Customer-made menu changes inspire fast food

(Toronto) Customer-made menu changes are increasingly being adopted at fast-food chains, letting popular preparations shape their menus, marketing, equipment and training.


These menu “diversions” rarely escape Meera Patel.

The marketing director for fast food chain Harvey’s keeps a growing list of ways customers mix or transform menu items into something new.

Some are as simple as coating chicken nuggets in a mixture of barbecue sauce and ghost pepper sauce – nicknamed “cowboy caviar” – but others go further, like adding tart or mini donuts with sugar and cinnamon in a milkshake or integrating a hot dog into onion rings.

“Two weeks ago, while I was at a restaurant for a photo shoot, someone ordered our double cheese bacon poutine with just an Angus hamburger patty, then cut up the Angus patty and put it in poutine, said Mme Patel. There are crazy things people do. »

PHOTO NATHAN DENETTE, THE CANADIAN PRESS

Piece of pie in a milkshake

Conventional wisdom might view such combinations in fast food chains as an irritant. They can add complexity and delays to the ultra-optimized processes that restaurants have developed to quickly produce items that taste the same no matter where you order them.

But chains are increasingly adopting modifications — in most cases, as long as diners prepare the dishes themselves.

The reasons restaurants are turning to this phenomenon are as much to appease customers as to increase brand awareness and profitability.

“More and more restaurants are understanding that they need to move toward the social element rather than just a value and enjoyment gaming experience,” said Robert Carter, a food industry analyst at the group. StratonHunter.

Mr. Carter and other industry experts agree that menu hacking is nothing new. People have been reinventing fast food for decades, but social media has taken the pastime to the extreme.

Much of the early reinvention came from secret menus – unannounced dishes whose existence often spread by word of mouth – and increased access to customizations such as choosing burrito fillings or toppings. hamburger and pizza, Mr.

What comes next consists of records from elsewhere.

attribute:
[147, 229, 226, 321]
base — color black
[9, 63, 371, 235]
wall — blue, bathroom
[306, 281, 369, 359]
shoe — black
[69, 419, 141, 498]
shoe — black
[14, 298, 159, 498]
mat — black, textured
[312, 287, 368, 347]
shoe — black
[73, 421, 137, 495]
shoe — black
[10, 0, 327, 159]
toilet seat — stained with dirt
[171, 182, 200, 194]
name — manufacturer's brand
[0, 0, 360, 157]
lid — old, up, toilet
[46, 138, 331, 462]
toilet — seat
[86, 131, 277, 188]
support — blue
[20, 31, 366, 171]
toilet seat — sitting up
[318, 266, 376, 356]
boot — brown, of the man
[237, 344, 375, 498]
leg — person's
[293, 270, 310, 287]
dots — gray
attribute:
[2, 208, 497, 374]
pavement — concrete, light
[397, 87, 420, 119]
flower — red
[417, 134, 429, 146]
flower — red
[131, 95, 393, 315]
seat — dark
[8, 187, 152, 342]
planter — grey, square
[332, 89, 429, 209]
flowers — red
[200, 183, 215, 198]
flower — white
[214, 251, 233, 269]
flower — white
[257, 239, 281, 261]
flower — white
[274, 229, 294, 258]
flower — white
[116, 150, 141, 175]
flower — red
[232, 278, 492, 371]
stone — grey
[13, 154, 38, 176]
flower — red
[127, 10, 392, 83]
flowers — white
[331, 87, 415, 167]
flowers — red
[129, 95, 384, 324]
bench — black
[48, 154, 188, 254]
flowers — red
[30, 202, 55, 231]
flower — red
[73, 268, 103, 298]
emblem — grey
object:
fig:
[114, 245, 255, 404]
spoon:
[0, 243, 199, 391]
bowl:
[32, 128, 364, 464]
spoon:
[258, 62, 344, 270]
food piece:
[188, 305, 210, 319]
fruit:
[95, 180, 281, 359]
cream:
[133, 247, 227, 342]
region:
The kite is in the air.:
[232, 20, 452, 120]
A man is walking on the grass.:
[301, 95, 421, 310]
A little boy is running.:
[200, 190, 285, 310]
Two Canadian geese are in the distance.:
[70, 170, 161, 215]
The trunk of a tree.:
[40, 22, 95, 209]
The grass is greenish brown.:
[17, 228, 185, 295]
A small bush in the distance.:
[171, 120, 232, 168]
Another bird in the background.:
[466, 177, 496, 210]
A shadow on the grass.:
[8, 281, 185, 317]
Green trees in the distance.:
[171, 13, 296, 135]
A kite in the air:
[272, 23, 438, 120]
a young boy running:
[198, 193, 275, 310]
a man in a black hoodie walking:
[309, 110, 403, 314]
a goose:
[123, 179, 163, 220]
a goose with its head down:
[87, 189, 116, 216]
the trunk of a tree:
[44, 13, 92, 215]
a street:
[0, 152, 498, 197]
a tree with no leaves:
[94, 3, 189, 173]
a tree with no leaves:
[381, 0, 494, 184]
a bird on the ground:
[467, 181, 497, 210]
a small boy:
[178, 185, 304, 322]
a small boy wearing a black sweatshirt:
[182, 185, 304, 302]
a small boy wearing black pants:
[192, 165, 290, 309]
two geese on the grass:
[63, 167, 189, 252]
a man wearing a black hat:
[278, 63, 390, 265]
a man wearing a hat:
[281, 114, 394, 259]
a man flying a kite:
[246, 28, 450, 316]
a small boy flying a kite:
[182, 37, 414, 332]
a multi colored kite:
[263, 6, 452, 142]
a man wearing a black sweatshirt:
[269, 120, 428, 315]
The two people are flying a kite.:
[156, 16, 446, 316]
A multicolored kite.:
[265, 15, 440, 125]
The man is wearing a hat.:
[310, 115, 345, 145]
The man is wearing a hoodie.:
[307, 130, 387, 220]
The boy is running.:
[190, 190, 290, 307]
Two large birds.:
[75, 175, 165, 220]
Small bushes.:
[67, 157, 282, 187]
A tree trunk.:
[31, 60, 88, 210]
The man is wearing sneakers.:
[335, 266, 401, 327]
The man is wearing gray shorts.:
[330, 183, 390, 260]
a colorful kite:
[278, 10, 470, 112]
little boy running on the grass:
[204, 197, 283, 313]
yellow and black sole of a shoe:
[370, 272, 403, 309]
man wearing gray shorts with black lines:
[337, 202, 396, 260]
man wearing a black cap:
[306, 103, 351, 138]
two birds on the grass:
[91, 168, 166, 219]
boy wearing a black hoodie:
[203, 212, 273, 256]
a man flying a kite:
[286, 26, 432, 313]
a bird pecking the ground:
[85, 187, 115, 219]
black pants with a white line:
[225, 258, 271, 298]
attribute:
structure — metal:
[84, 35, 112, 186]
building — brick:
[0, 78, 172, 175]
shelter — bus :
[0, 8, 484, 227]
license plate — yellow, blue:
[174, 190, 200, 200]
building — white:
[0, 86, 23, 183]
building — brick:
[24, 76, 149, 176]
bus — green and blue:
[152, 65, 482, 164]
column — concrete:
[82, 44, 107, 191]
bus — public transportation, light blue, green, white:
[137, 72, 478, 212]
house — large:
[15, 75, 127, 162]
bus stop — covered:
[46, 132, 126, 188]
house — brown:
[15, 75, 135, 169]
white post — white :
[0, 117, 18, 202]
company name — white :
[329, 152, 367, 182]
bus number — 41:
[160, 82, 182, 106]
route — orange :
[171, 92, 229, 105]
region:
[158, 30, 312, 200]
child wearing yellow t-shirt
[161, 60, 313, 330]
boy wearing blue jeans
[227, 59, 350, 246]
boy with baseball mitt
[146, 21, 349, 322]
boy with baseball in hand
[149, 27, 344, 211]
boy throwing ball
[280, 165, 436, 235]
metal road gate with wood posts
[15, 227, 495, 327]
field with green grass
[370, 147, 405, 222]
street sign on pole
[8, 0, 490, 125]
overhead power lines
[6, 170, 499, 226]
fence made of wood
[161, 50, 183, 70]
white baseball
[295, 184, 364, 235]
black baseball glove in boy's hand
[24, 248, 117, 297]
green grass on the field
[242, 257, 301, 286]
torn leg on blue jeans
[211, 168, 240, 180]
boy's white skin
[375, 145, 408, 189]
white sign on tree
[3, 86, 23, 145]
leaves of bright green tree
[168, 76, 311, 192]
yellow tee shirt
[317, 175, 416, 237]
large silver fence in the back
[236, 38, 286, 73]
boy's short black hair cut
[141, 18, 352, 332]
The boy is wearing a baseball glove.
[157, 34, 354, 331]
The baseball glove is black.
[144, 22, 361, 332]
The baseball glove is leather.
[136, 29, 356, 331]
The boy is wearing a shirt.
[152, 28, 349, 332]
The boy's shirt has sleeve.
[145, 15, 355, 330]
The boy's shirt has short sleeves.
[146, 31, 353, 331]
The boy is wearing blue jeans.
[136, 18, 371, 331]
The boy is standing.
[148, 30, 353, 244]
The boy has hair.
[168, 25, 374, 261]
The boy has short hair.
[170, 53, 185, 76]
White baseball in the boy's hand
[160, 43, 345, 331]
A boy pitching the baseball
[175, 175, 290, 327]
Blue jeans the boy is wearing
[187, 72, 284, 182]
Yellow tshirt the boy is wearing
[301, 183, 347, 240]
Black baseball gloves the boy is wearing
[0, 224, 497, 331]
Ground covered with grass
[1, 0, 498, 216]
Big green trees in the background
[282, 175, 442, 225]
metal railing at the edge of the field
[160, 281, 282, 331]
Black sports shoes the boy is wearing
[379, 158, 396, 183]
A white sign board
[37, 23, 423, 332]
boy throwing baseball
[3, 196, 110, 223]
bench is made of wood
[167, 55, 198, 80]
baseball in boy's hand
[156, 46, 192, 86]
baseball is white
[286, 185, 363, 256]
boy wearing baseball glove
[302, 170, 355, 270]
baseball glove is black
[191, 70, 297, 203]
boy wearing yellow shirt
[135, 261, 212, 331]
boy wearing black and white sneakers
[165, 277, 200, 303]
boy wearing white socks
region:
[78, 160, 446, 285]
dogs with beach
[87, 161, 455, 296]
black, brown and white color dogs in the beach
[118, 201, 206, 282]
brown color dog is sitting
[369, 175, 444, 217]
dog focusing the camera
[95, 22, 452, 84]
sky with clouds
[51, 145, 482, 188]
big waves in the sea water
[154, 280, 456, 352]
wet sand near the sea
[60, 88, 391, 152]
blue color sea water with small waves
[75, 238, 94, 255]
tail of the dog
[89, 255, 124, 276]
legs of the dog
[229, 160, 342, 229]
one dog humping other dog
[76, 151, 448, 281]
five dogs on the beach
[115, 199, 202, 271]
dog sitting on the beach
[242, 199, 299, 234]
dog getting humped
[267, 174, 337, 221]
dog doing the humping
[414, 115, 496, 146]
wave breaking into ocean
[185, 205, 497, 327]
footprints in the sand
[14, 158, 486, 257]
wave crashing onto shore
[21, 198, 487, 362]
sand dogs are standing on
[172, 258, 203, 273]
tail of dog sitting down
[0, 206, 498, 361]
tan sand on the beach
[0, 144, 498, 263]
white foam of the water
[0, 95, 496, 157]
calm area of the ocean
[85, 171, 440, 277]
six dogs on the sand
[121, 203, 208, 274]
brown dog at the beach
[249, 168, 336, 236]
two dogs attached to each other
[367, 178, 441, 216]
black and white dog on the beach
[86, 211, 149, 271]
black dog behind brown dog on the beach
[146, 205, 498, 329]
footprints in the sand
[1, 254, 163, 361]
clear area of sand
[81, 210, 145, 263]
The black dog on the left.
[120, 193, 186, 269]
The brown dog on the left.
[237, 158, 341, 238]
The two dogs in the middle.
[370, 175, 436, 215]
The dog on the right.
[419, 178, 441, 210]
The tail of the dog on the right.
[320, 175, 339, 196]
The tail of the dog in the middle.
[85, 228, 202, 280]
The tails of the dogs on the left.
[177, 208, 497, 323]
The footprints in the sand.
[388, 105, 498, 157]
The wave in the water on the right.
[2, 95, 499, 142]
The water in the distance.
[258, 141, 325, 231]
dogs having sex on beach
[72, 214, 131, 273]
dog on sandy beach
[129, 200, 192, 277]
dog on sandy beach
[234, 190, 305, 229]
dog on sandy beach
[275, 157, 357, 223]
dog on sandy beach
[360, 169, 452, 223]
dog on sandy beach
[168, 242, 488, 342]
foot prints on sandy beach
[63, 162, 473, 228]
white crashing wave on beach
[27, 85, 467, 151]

Carter said.

Coffee shops like Starbucks have even made individualization their specialty, allowing customers to enhance their drinks with whipped cream, extra pumps of flavored syrup, custom amounts of ice, or stronger coffees.

Starbucks now has 170,000 different drink combinations – a staggering number considering that the company only began to see customization skyrocket around 1989, when it first allowed customization of milk .

“Since then, we’ve just expanded,” said Deborah Neff, vice-president of product and marketing for Starbucks Canada.

The growing trend to go beyond standard customizations and hack menus, many observers say, is driven by social media, shorter attention spans, an affinity for anything new, and a generation younger.

“They want instant gratification and constant stimulation, and often that comes from combining and crushing things,” Ms.me Patel.

Millions of views on TikTok

Much of the menu changes are being shared online by influencers showing how to make unofficial dishes like the “Land, Air and Sea,” which combines a Big Mac, fish fillet and Chicken Mac.

For Jay McKinney, the Calgary man behind @tacotycoon420, the “big kibble” was a major success. The sandwich ditches the middle bun of a Big Mac and replaces it with croquettes. This has earned him over 1.4 million views on TikTok. He’s also the one behind the hot dog surrounded by onion rings.

His menu hacking began when he moved from British Columbia’s Lower Mainland to Calgary during the COVID-19 pandemic and didn’t know anyone, so he started reviewing tacos.

He eventually grew tired of taco restaurants and began experimenting with wacky and wonderful dishes that he created himself.

“Now the staff at my local Harvey’s know me and they’re pretty in on my shenanigans,” he said with a laugh.

Other diners and his followers also consider him a source of inspiration, recreating his orders.

“It’s like a snowball effect,” added Mme Patel.

Before adopting a new dish, the chain studies whether customers are likely to try a new creation, then looks into perfecting a recipe and ensuring that suppliers will be able to stock enough ingredients to prepare it in large quantities.

Harvey’s takes into account the cost, preparation time, whether new equipment is needed for production and even how long the dish will hold up.

“Does it travel well if someone is going to order it at a restaurant and then have it delivered? Will it still look good 15 to 20 minutes later?, detailed Mme Patel. All these little things come into play.”

McDonald’s Canada considered similar factors when it launched a series of modified menus last week, including a chicken burger and a junior sweet chili chicken.

A&W did the same ahead of the February launch of the piri piri potato “Buddy burger,” a sandwich stuffed with hash browns.